SOURCE EXCERPT —
Until the end of the 19th Century, The section of Argilla Road near the intersection with County St. was known as School Street, as shown in the 1884 map. The town’s first primary school was near this intersection, and indeed the South Green was long known as School House Green. Historic Argilla Road crosses pastures and deep woods, then opens up to a scenic vista of the Great Salt Marsh and the ocean on its way from South Green to Crane Beach.
In 1899, Ipswich Artist Arthur Wesley Dow sketched “The Long Road: Argilla Road, Ipswich” in which he depicts a gravel road with a path running parallel as it was before the automotive age. Dow created several woodcut prints of the scene depicting the walking trail converging with the road in the distance. More recent efforts to create a walking/cycling path from downtown Ipswich to Crane Beach along Argilla Road succumbed to opposition by some residents of the road.

TO DO —
a – Repeat the Argilla Road passage starting at "Until the end" and ending at "to Crane Beach.".
b – Sum up the Argilla Road passage in two sentences.
Work only from the Argilla Road passage.

STORED DATA —
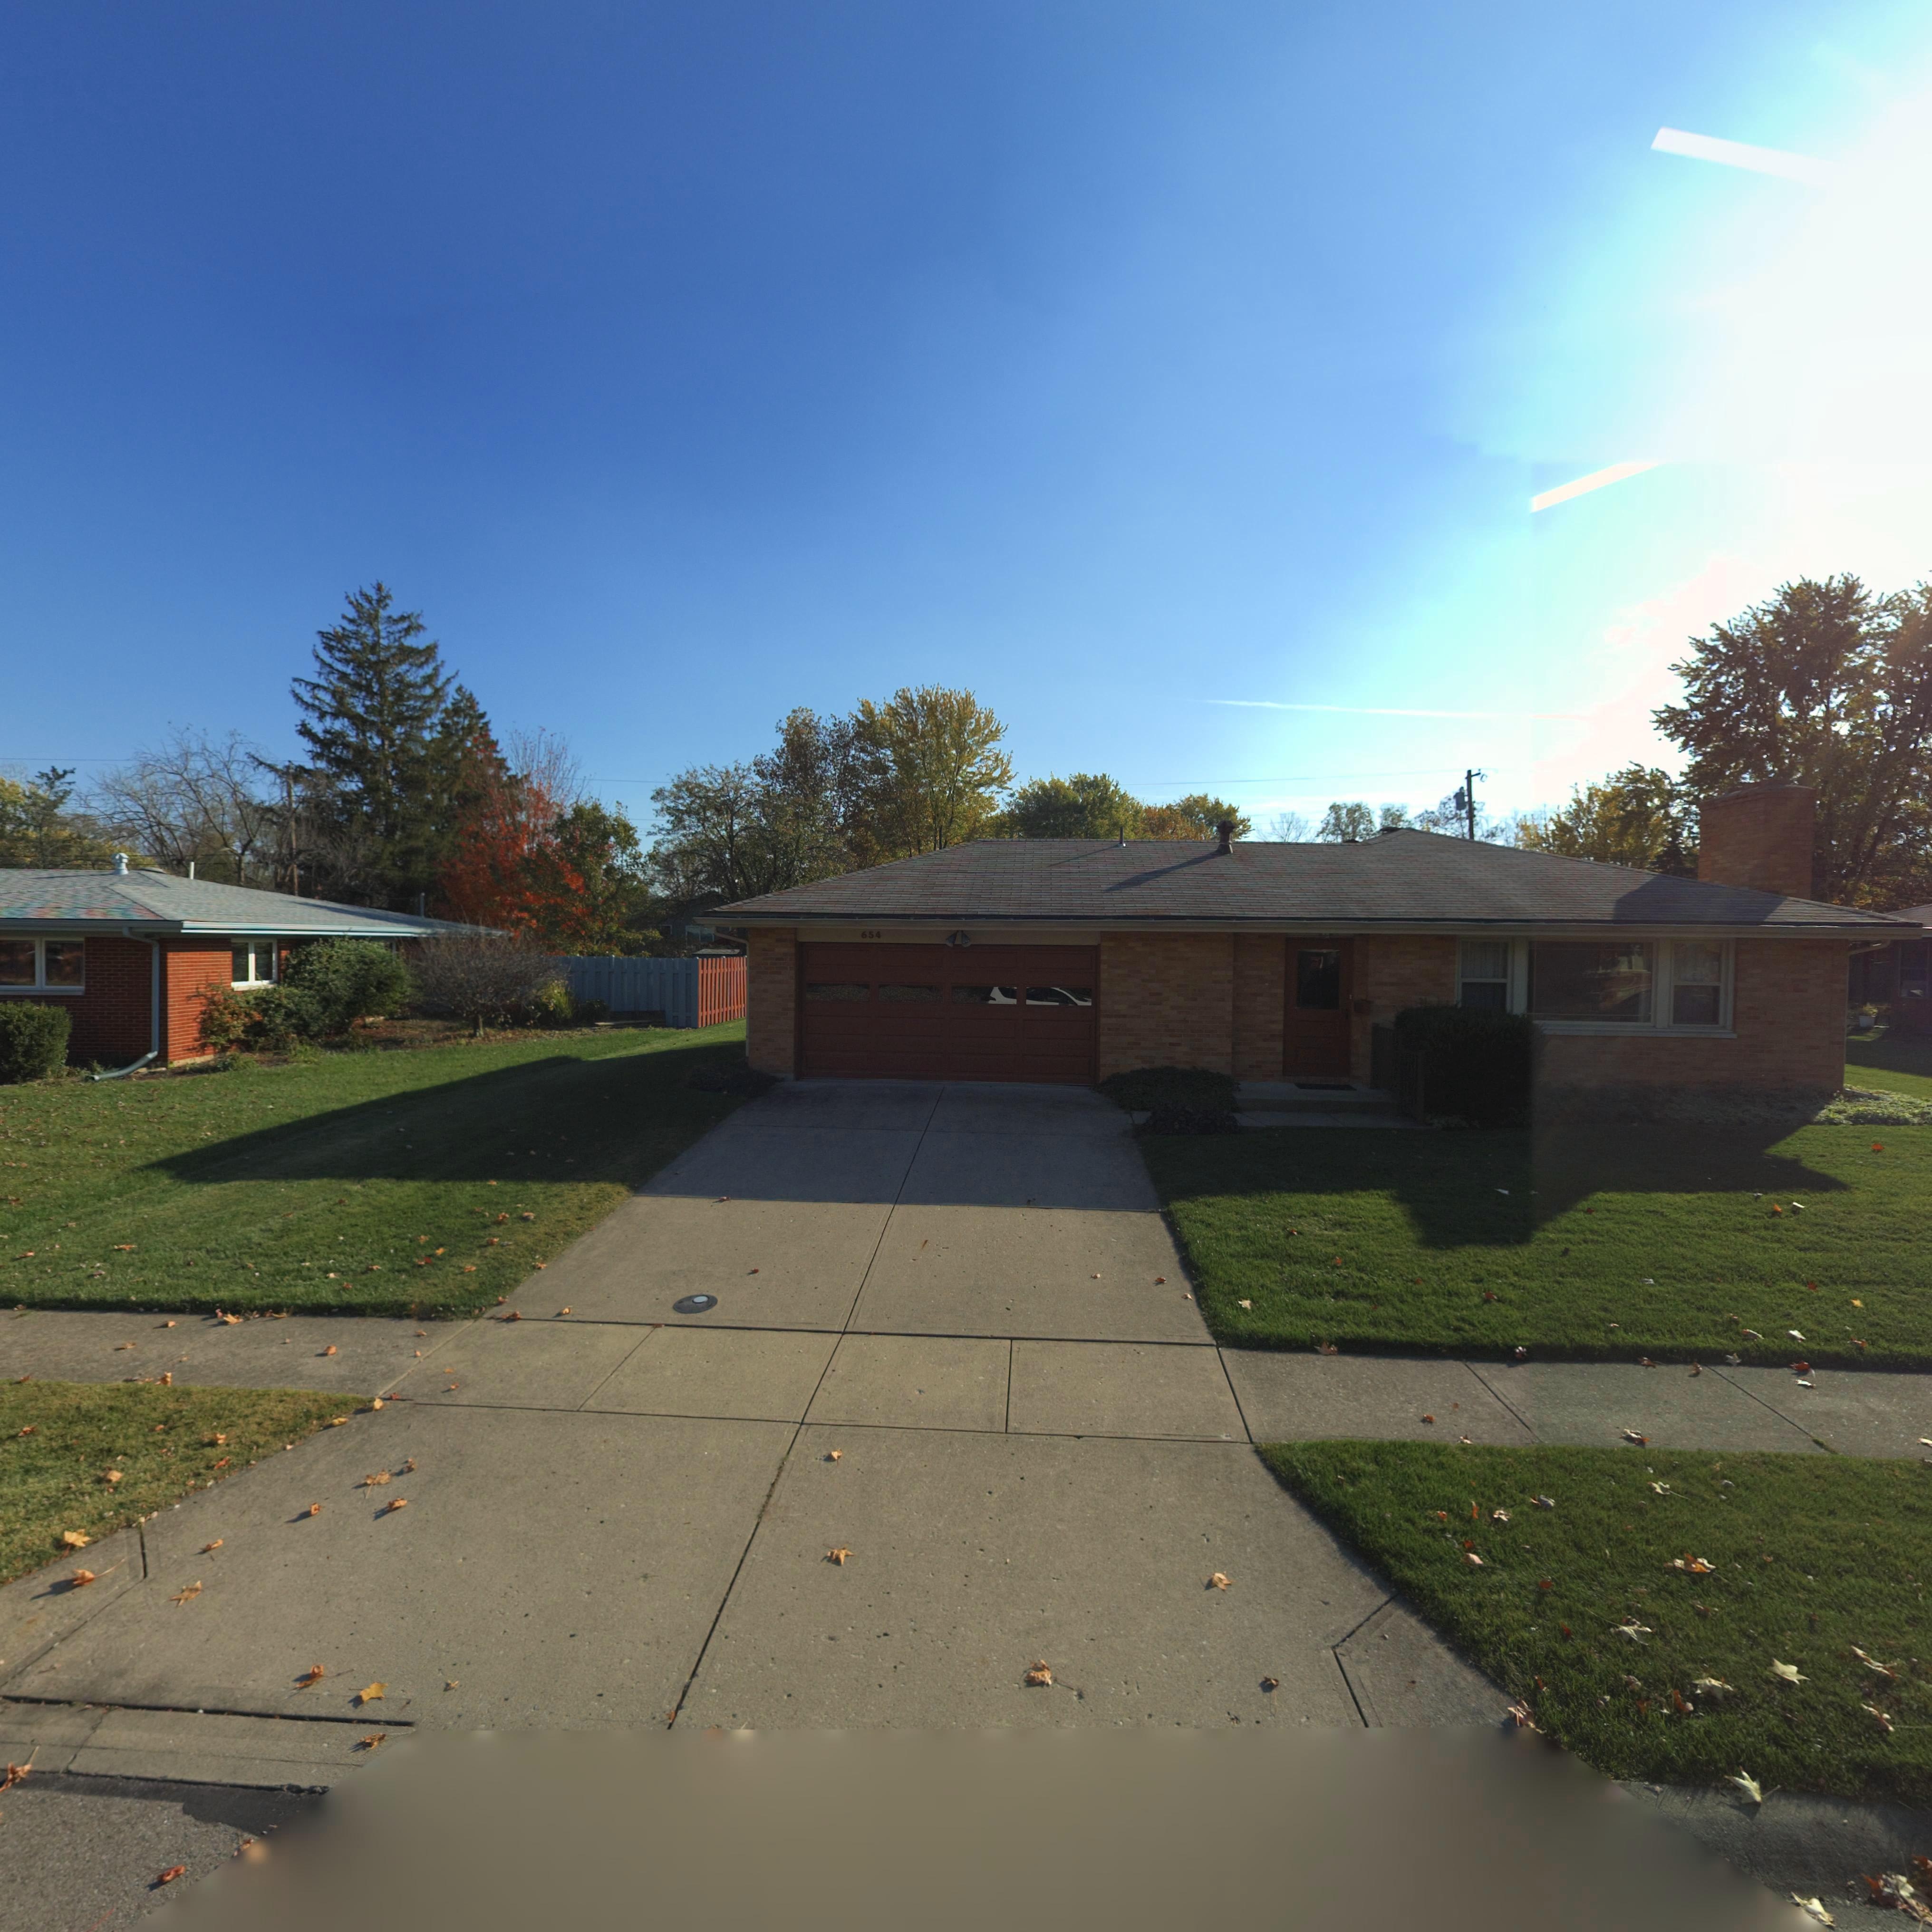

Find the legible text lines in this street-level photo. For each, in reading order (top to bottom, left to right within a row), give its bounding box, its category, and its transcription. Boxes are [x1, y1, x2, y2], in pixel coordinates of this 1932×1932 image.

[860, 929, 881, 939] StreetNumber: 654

FULL ANSWERS —
a –
Until the end of the 19th Century, The section of Argilla Road near the intersection with County St. was known as School Street, as shown in the 1884 map. The town’s first primary school was near this intersection, and indeed the South Green was long known as School House Green. Historic Argilla Road crosses pastures and deep woods, then opens up to a scenic vista of the Great Salt Marsh and the ocean on its way from South Green to Crane Beach.

b – Argilla Road runs from South Green to Crane Beach through pastures and deep woods before opening onto a view of the Great Salt Marsh and the ocean, and until the end of the 19th century its section near County St., close to the town's first primary school, was called School Street. In 1899 Arthur Wesley Dow sketched the road as a gravel road with a parallel path, but more recent efforts to build a walking/cycling path along it from downtown Ipswich to Crane Beach failed because some residents of the road opposed them.